In het verzoek om voorlopige voorziening vroeg de vreemdeling de voorzieningenrechter om te bepalen dat hij niet zou worden uitgezet totdat er op het hoger beroep was beslist. De voorzieningenrechter heeft in zijn overwegingen gekeken naar eerdere uitspraken en de omstandigheden van de zaak. Hij oordeelde dat het verzoek van de vreemdeling toewijsbaar was, gezien de situatie en de relevante wetgeving.

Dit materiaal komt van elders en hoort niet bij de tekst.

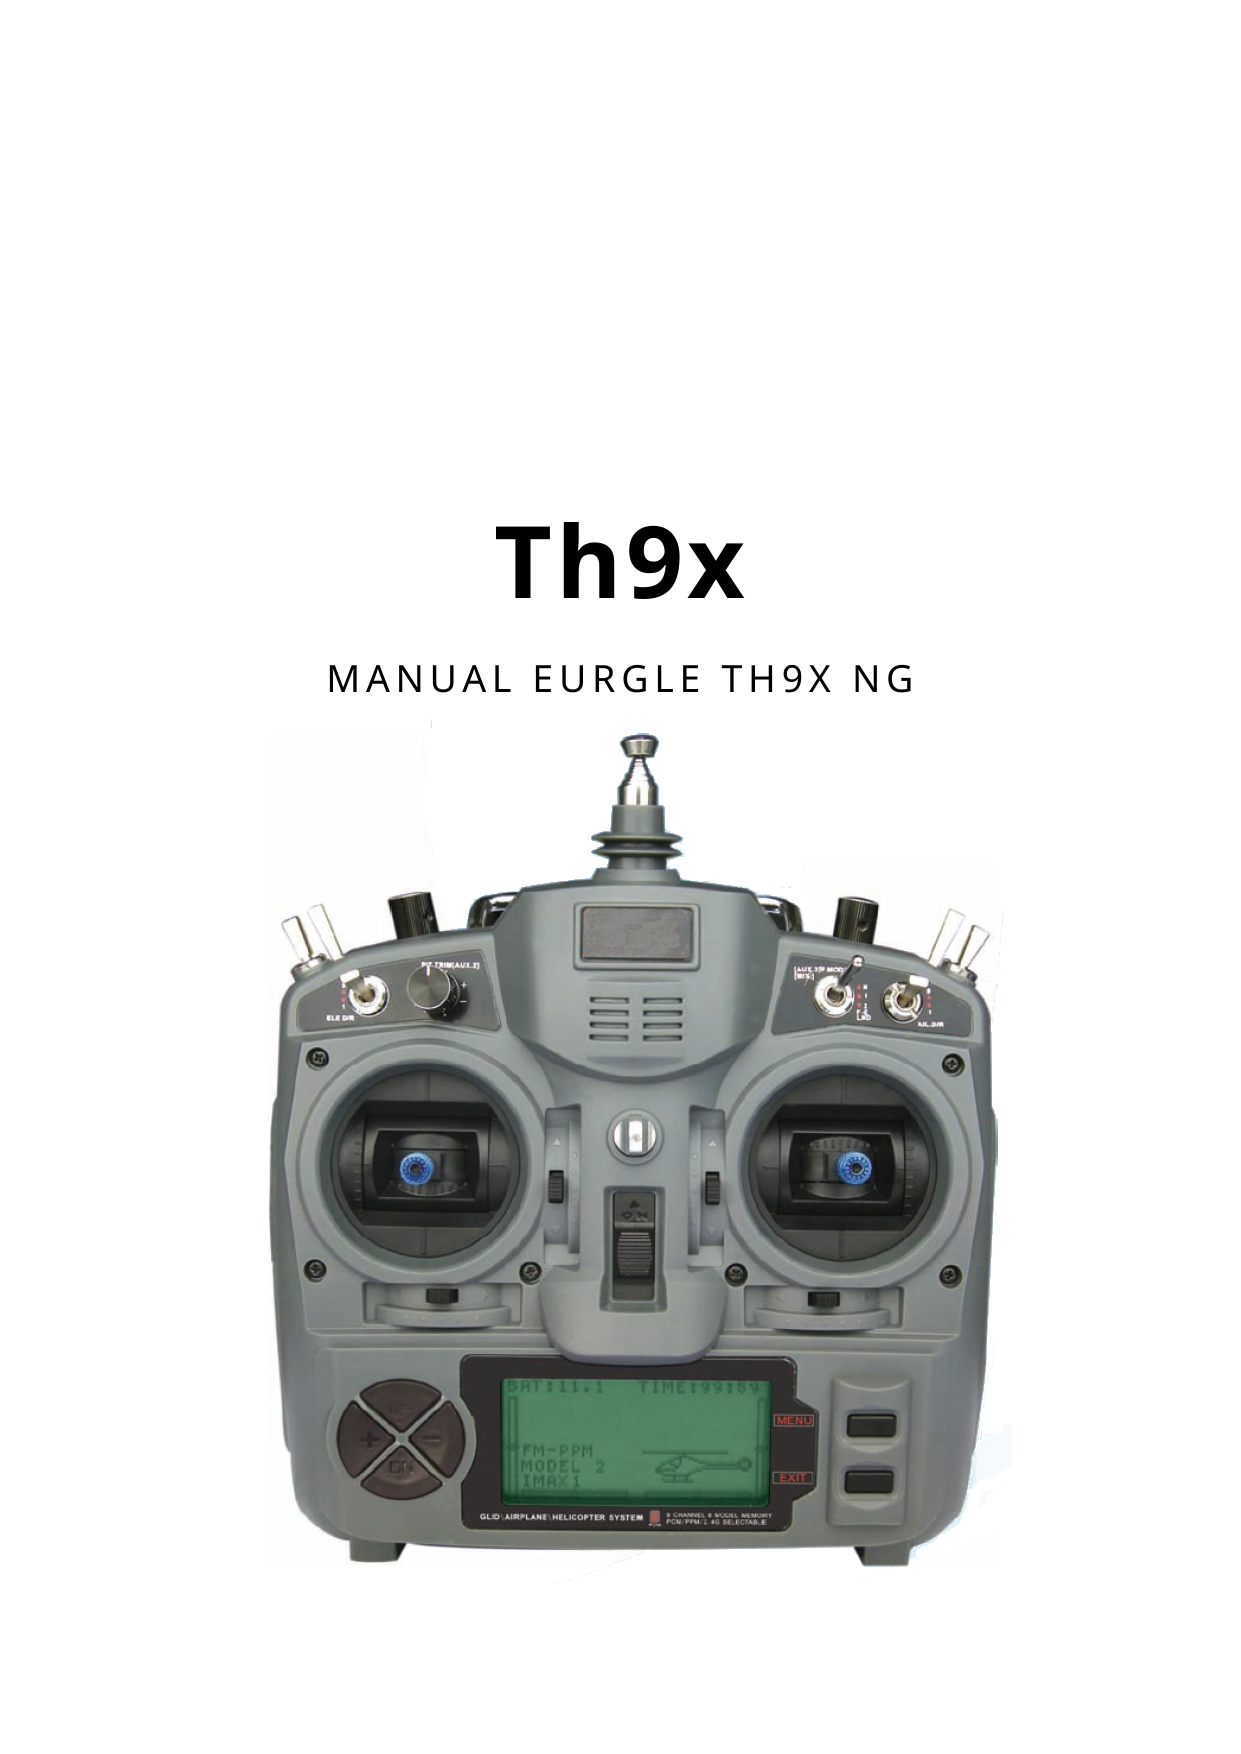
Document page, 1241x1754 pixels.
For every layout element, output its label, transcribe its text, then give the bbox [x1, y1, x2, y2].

De voorzieningenrechter heeft vervolgens beslist dat de vreemdeling niet mag worden uitgezet totdat er een beslissing is genomen op het hoger beroep. Daarnaast is de staatssecretaris van Justitie en Veiligheid veroordeeld tot vergoeding van de proceskosten van de vreemdeling, die zijn opgelopen tot € 495,00, te wijten aan beroepsmatige rechtsbijstand. Deze uitspraak is openbaar gedaan op 5 december 2017.